5. Being hesitant about populism. According to the pollsters at Democracy Corps, who over the last 20 years have consistently been among the most accurate pollsters in the country, here is the language that does more to consolidate and expand the Biden lead than any other language they tested:
Both parties failed to address the cycle of wealth and power that has rigged the economy for the benefit of those at the top and determined the working class. Both parties left the system rigged. Trump is not the cause of our divided nation. He is the symptom of a rigged system that was already dividing us. We must come together and reform the system that got us here in the first place by uniting people of all races, genders, and classes, and band together now to unrig this corrupt system.
Hillary’s campaign four years ago, obsessed by Republican women in the suburbs, failed to have a closing message that was more populist about the economy. She kept the message focused on what a terrible guy Donald Trump was.

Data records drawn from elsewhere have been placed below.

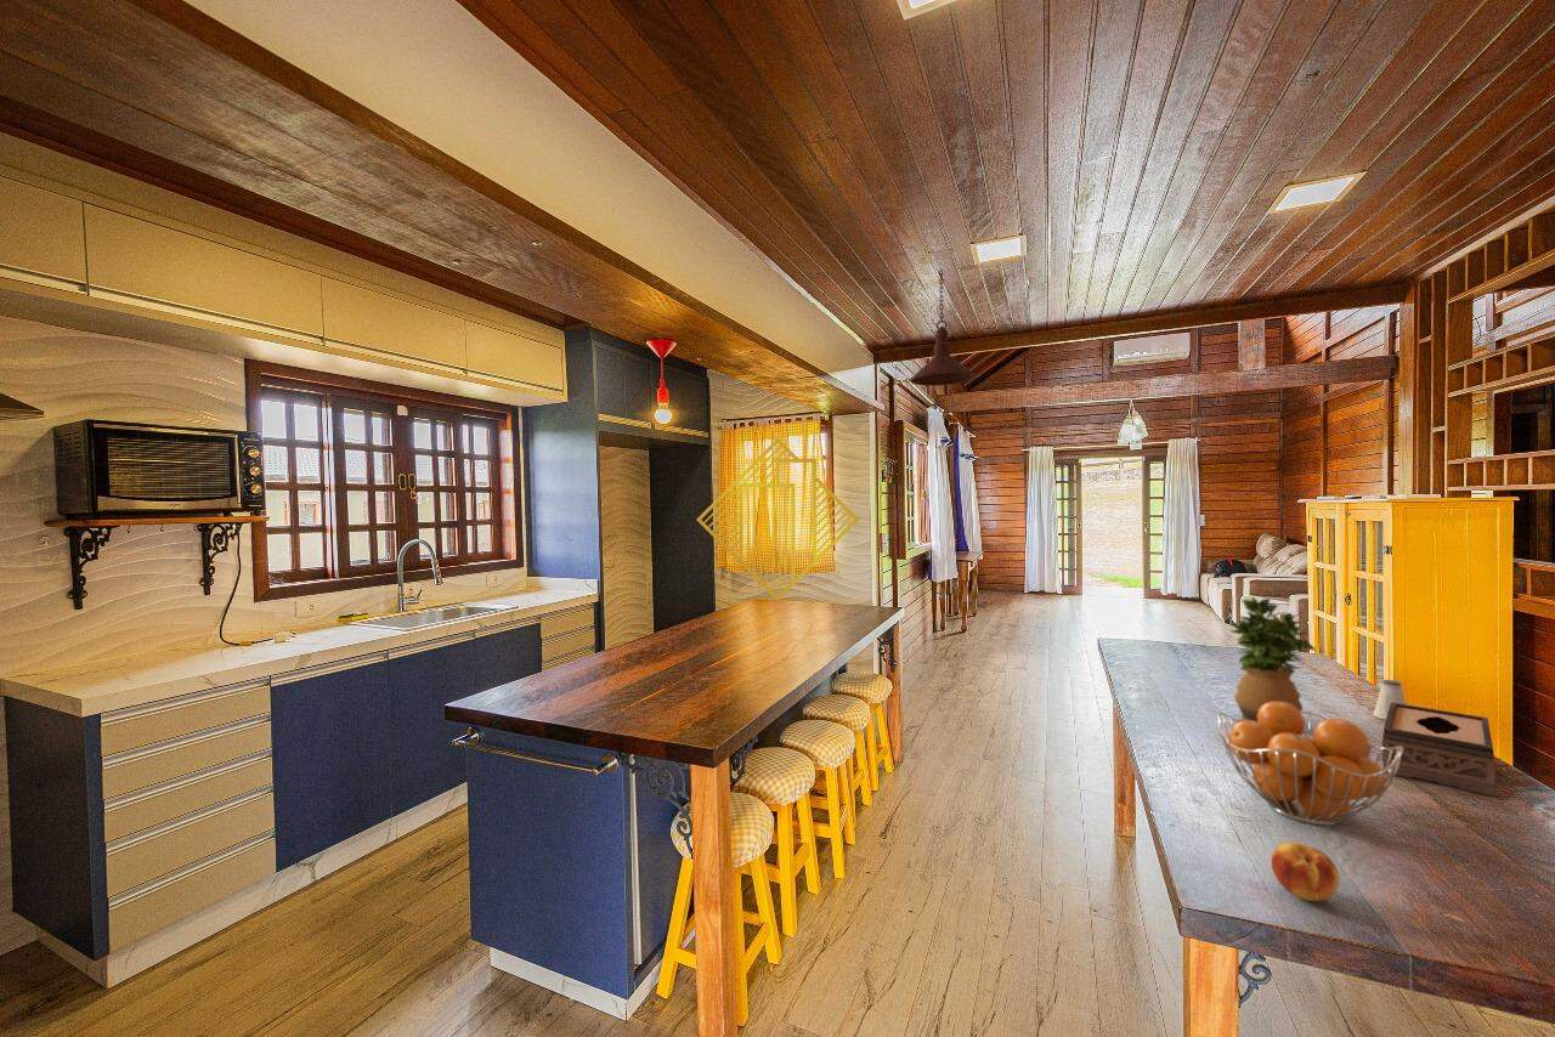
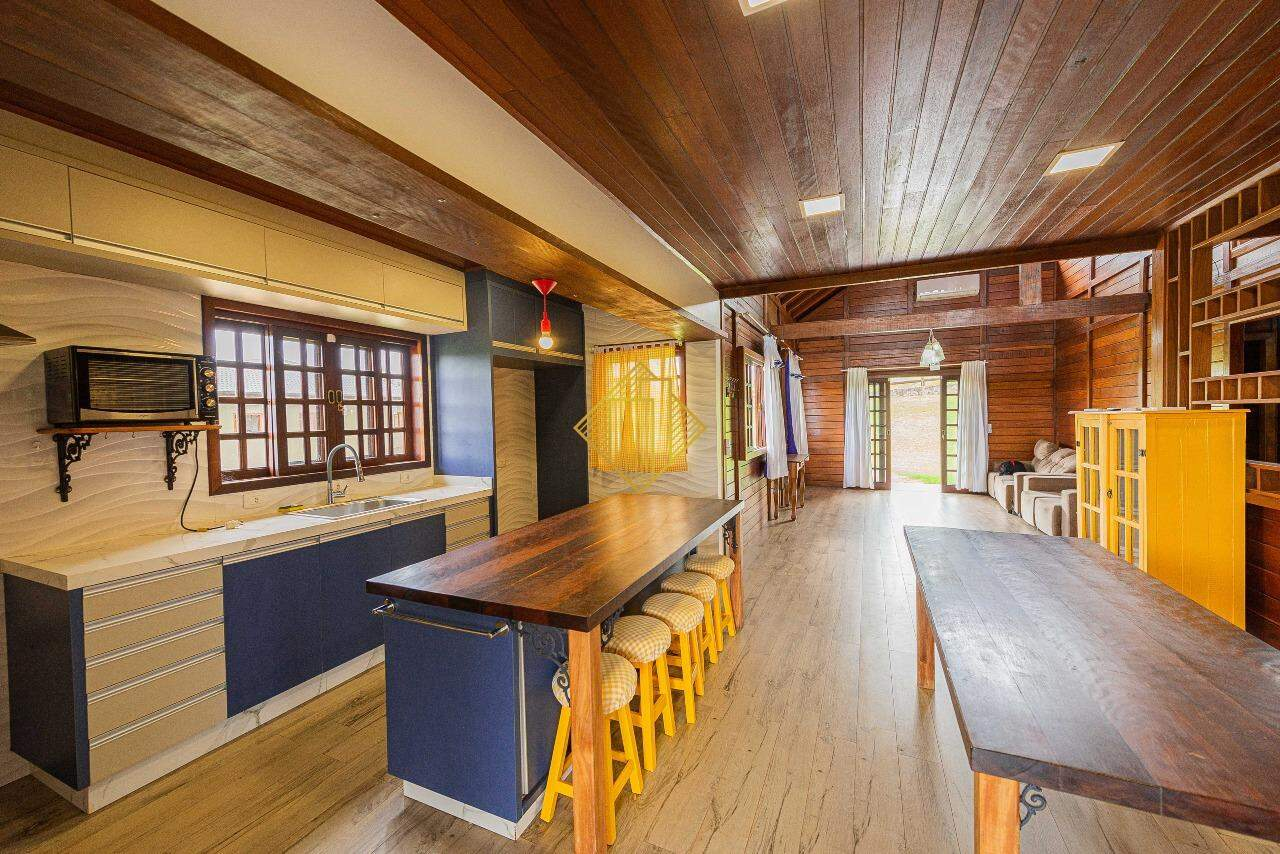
- pendant light [909,268,978,387]
- tissue box [1381,703,1497,797]
- saltshaker [1373,679,1407,721]
- fruit basket [1216,702,1403,827]
- potted plant [1228,595,1317,721]
- fruit [1271,841,1340,902]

I am hoping against hope the Biden campaign does not make the same mistake. They have invested a huge amount in trying to make gains among Republican voters, and I am fine with that -- we need every voter we can get. But having made the gains we can with that group of voters, we need to close on a more populist note that will appeal to the working-class swing voters that turned so heavily against us last time, and on firing up and turning out all those base voters who did turn out in 2016. A good dose of populism does both things.
The future of America and the climate is at stake: the progressive movement needs to deliver.
I don’t know whether the Biden campaign will move in the more populist direction I am suggesting. They are clearly starting to respond to the concerns about Latinos/Latinas and health care, which I am thrilled to see. But whatever they end up doing, the progressive movement has to stay focused on saving our future. We are the ones who are most in touch with the young people and people of color whose turnout we so desperately need. We are the ones who can highlight the critical economic and health care issues that need to be delivered to voters. We are the ones who can get voters registered and get them turned out. We have to stand and deliver.
We in the progressive movement can get our voters out; we can fire up our people and close the enthusiasm gap. If we do, we will win this election, whatever crazy distractions Trump does in the final weeks, whatever happens with the Biden campaign. It is up to progressives to save the world. Let’s win in this decisive moment.